In der Nähe zu Aarau errichten zwei Schwestern mit ihren Familien einen Neubau auf der ehemaligen Liegenschaft der Grosseltern. Das bestehende Einfamilienhaus mit Gewerbehalle wird rückgebaut und das Grundstück nachverdichtet, um Wohnraum für drei Familien und gemeinschaftliches Wohnen zu schaffen.

In der Wohnzone W3 gelegen, wird die Parzelle neu komplett ausgenutzt. Analog den benachbarten dreigeschossigen Mehrfamilienhäusern tritt der Neubau als ein kräftiges und schlichtes Volumen in Erscheinung. Erst auf den zweiten Blick, lässt sich die Unterteilung in drei nebeneinander organisierten Wohneinheiten, respektive Reihenhäuser, erahnen.
Zur Strasse hin ist der Baukörper, wie viele Bauten entlang der Strasse, leicht abgedreht, sodass die Parkierung vor dem Haus stattfinden kann. Die Carports werden von einem Vordach zusammengebunden und bilden rund um den gemeinsamen Vorplatz eine grosszügige Empfangsgeste.
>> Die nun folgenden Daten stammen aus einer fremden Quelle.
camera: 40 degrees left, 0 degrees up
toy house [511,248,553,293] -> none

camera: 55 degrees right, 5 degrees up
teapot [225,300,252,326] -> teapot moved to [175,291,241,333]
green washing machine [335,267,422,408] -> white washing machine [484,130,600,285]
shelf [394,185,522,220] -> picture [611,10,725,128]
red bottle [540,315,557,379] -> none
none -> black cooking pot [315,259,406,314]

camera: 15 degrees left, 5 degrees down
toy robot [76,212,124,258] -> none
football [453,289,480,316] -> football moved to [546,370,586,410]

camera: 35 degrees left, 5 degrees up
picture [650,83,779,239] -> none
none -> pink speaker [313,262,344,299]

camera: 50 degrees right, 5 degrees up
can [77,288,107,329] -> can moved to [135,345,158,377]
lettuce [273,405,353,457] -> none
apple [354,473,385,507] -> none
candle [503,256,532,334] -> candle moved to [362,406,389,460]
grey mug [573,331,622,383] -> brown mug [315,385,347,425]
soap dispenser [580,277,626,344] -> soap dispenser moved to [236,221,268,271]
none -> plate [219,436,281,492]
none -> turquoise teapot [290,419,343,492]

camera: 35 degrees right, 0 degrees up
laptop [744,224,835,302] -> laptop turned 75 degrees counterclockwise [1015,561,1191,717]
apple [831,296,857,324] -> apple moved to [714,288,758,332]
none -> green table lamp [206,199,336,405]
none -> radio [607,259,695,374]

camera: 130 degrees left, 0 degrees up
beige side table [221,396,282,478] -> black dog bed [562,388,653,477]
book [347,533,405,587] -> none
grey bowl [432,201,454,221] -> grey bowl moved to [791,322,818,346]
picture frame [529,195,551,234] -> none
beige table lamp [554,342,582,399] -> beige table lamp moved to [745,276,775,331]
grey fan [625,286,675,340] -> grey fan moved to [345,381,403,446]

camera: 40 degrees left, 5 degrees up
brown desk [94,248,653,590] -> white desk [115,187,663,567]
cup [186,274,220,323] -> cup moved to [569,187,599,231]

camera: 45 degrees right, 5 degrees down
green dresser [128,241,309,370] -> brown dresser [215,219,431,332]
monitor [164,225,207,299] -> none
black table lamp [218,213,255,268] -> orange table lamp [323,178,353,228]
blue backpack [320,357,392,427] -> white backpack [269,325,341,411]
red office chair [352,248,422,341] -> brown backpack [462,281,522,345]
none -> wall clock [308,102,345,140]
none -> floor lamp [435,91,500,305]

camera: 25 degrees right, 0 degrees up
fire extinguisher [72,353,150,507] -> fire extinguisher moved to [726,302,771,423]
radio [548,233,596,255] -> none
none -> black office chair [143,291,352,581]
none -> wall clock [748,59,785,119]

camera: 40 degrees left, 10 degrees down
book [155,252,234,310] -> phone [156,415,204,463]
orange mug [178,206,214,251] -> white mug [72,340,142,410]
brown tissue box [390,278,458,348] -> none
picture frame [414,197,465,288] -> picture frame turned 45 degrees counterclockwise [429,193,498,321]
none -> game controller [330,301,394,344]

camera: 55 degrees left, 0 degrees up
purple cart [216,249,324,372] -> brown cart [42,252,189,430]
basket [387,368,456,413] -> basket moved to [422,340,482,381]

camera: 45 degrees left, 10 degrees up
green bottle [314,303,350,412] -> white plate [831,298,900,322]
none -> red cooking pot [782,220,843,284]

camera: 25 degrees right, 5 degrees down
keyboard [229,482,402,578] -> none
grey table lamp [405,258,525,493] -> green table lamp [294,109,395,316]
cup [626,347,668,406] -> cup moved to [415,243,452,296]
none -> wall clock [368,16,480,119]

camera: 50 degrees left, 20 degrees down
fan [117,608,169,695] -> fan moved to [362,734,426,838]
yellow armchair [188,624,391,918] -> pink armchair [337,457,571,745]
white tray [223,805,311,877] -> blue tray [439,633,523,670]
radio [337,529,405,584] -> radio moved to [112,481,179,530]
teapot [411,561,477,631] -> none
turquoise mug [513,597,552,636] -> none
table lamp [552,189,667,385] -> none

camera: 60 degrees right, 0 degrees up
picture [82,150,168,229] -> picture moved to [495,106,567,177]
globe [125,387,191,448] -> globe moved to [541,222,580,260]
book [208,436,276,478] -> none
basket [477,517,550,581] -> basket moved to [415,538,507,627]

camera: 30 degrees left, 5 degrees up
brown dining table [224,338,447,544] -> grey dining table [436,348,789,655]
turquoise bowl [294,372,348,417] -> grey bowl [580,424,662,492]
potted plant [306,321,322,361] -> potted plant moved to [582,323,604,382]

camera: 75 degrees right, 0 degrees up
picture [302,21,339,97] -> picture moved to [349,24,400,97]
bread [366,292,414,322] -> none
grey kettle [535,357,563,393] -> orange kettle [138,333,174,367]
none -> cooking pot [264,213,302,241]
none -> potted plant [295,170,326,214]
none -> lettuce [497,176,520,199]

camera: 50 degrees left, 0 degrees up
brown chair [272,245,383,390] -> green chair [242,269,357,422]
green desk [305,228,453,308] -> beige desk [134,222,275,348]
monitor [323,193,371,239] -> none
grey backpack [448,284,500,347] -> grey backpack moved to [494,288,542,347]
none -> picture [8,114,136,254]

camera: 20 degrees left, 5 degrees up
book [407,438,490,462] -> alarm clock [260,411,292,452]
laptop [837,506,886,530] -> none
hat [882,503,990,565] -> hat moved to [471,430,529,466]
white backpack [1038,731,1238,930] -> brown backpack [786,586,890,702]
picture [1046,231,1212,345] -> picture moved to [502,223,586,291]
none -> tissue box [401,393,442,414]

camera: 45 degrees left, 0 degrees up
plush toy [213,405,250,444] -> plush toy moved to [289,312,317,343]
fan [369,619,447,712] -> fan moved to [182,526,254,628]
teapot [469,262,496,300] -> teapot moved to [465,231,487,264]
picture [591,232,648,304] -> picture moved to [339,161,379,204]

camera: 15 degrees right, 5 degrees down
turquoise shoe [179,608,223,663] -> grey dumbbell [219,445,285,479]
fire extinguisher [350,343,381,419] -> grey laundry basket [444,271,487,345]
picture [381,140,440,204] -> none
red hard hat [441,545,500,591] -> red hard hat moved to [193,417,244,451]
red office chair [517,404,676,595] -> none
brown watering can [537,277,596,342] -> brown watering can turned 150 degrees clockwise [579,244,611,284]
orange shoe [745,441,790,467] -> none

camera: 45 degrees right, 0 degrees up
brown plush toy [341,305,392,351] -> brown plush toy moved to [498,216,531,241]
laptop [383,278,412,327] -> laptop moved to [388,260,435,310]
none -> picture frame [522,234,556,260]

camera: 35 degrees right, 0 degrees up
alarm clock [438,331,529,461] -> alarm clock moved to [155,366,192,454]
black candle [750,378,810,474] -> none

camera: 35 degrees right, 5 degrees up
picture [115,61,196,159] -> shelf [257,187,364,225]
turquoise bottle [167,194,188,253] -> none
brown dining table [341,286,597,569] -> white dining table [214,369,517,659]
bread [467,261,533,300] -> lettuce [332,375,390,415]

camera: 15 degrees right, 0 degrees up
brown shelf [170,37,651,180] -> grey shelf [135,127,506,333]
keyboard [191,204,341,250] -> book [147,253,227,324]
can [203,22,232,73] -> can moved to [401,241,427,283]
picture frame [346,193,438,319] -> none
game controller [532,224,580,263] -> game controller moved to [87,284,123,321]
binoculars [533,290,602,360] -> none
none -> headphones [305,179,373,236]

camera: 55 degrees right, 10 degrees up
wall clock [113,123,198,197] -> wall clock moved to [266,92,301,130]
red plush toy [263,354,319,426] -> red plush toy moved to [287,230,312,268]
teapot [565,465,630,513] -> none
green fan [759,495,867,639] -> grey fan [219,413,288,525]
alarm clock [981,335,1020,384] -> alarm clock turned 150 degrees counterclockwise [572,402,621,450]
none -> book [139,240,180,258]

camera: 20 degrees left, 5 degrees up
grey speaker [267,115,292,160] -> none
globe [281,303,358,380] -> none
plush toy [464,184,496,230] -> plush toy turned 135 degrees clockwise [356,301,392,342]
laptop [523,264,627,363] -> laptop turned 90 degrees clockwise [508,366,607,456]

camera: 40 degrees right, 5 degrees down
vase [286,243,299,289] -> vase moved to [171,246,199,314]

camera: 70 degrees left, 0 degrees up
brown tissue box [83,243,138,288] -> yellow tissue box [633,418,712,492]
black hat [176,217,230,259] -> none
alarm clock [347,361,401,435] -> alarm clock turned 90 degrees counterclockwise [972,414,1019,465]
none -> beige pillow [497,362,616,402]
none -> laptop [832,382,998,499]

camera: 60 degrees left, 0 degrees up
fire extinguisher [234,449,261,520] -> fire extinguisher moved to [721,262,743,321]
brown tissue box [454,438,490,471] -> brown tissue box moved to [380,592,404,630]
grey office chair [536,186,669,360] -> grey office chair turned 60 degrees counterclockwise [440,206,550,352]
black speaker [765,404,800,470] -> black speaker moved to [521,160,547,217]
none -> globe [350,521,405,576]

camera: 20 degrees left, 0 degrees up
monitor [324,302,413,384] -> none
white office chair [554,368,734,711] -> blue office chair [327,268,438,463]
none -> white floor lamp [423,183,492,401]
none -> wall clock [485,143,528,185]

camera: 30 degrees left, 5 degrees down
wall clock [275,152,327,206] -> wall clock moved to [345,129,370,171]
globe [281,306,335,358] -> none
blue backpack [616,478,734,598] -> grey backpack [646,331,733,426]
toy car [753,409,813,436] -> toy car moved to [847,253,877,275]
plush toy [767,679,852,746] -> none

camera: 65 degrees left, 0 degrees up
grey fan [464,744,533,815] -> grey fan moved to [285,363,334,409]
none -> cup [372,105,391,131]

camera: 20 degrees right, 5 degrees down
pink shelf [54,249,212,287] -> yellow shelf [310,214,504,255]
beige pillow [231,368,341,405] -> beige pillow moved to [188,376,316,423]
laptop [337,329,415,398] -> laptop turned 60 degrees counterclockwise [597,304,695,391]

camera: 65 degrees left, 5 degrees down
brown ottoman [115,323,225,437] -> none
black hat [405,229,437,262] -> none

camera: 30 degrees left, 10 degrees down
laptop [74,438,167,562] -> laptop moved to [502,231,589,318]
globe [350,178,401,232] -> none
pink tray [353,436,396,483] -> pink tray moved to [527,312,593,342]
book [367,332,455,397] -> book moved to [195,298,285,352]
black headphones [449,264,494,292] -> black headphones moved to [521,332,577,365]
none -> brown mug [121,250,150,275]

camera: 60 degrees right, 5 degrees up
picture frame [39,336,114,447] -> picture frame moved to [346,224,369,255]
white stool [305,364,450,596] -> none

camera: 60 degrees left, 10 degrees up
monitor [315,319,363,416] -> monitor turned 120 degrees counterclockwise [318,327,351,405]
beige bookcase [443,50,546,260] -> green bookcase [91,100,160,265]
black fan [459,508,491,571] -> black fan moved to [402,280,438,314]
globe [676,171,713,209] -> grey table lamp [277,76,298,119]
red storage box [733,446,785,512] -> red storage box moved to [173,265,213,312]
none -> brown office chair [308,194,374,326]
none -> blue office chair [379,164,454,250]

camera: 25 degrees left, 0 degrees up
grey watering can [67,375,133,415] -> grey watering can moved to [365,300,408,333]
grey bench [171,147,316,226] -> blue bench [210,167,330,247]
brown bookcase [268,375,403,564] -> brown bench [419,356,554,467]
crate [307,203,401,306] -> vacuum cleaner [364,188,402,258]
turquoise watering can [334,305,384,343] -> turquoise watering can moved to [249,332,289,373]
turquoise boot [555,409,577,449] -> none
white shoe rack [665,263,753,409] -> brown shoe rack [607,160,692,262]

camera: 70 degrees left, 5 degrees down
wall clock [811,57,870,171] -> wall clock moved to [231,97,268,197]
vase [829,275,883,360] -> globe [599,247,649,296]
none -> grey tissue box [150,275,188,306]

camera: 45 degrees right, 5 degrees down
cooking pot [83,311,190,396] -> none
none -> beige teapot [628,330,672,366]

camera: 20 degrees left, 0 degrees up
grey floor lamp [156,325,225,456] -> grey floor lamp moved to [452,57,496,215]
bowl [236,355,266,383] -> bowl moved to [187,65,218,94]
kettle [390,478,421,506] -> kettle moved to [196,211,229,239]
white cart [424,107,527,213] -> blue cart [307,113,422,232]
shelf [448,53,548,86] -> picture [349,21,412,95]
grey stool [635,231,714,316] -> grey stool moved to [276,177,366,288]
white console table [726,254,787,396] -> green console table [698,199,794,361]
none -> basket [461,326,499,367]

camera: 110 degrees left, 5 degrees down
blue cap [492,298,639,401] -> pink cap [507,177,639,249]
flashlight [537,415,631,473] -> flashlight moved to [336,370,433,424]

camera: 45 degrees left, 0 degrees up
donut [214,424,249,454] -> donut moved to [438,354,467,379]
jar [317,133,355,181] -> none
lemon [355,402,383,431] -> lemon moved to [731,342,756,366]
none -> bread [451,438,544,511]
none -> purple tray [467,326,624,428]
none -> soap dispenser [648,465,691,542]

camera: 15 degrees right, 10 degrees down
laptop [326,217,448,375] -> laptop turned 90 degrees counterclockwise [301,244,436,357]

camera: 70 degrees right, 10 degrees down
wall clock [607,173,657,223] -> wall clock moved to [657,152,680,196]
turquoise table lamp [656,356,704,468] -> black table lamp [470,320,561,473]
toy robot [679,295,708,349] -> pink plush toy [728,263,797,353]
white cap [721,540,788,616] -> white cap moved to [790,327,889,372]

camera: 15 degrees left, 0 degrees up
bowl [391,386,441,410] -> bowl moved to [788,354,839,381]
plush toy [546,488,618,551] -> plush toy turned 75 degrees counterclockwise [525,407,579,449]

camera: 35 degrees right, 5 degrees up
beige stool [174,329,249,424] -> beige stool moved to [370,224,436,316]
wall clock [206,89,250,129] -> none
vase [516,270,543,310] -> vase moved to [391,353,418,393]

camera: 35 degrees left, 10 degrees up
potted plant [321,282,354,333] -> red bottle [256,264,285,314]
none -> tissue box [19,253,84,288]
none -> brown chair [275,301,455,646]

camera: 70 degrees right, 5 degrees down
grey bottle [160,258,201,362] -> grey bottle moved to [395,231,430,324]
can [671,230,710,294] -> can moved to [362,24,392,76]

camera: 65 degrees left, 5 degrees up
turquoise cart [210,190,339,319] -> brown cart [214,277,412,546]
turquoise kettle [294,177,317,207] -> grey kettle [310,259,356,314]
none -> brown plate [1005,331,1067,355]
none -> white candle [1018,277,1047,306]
Gemeinschaftliches Wohnen war intrinsische Motivation des Projekts und aus der räumlichen Nähe und Dichte sollten die positiven Aspekte hervorgehoben werden: Leben teilen, gegenseitiges unterstützen, Symbiosen finden und gezielt Privatsphäre und Rückzugsmöglichkeiten bieten.
So ist die Umgebung übergeordnet gestaltet und die jeweiligen Nutzungsbereiche nicht scharf gezeichnet. Die Kinder sollen ausdrücklich durch die Gärten springen dürfen. Auf dem Vorplatz lädt ein Picknicktisch zum Treffen und zu Gesprächen mit der Nachbarschaft ein. Eine Treppenrampe erschliesst einen grossen Veloraum im Untergeschoss und darüber wiederum die drei Häuser. In dessen Verlängerung enthält ein Technikraum die gemeinsame Gebäudetechnik, wie Erdsondenwärmepumpe, Warmwasserspeicher und PV-Anlage.
Als Stockwerkeigentümergemeinschaft sind alle drei Parteien angehalten sich einzugeben und das Zusammenleben aktiv zu gestalten.

Die Wohneinheiten sind über 135m2 auf drei Geschosse organisiert, wobei im Erdgeschoss die öffentlicheren Wohnräume und die privaten Räume in den Obergeschossen angeordnet sind.
Die dienenden Räume im Erdgeschoss sind maximal komprimiert und lassen den Wohnbereich sich L-förmig über die ganze Gebäudetiefe erstrecken. Der doppelgeschossige Wohnraum südseitig lässt Tageslicht bis an die Nordfassade einfallen und versprüht, gleichwohl der kompakten Grundfläche räumliche Grosszügigkeit.
Über eine Kaskadentreppe erreicht man vom Wohnraum aus die oberen Geschosse. Die beiden Zimmer im 1. Obergeschoss werden über eine Galerie erschlossen, welche als Erweiterung dieser Räume dient und den Wohnraum aus einer neuen Perspektive erleben lässt. Im zweiten Obergeschoss liegen die Nasszellen und das Elternschlafzimmer. Der erweiterte Korridor kann offen als Büro oder Bibliothek genutzt, oder auch als viertes Zimmer abgetrennt werden. Eine Terrasse als zweiter privater Aussenraum bietet Rückzugsort für ruhige Sonnenstunden.

Das Gebäude ist oberirdisch als Holzbau konstruiert, wobei die beiden Gebäudetrennwände zwecks thermischer Speichermasse und schlanker Bauweise in Stahlbeton ausgeführt wurden. Sämtliche Konstruktionen sind unverkleidet und materialsichtig ausgeführt. Die Fassade wird von Lisenen und Friese strukturieren, welche gleichzeitig zwischen den verschiedenen Fensterformaten vermitteln. Die Aussenwand ist diffusionsoffen ausgeführt und die Holzfenster in keilverzinkter Industriequalität fügen sich nahtlos darin ein. Die verwendete Holzart Innen, wie auch Aussen ist Fichte. Die Wände sind mit Dreischichtplatten beplankt und die Brettsperrholzdecken besitzen eine analoge Oberfläche. Der doppelgeschossige Wohnbereich erfährt einen Wechsel der Tragstruktur und wird durch eine sichtbare Balkendecke ausgezeichnet. Die Tragstruktur wird in den Raum umgelegt, wodurch im darüberliegenden Geschoss mehr Höhe für den Terrassenaufbau zur Verfügung steht.
Geschliffene Anhydritböden kontrastieren die hölzernen Oberflächen, enthalten die Fussbodenheizung und bieten direkte thermische Speichermasse in den Heiz-oder Kühlperioden. Metallbauarbeiten in Schwarzstahl oder roter Farbe setzen punktuell Akzente.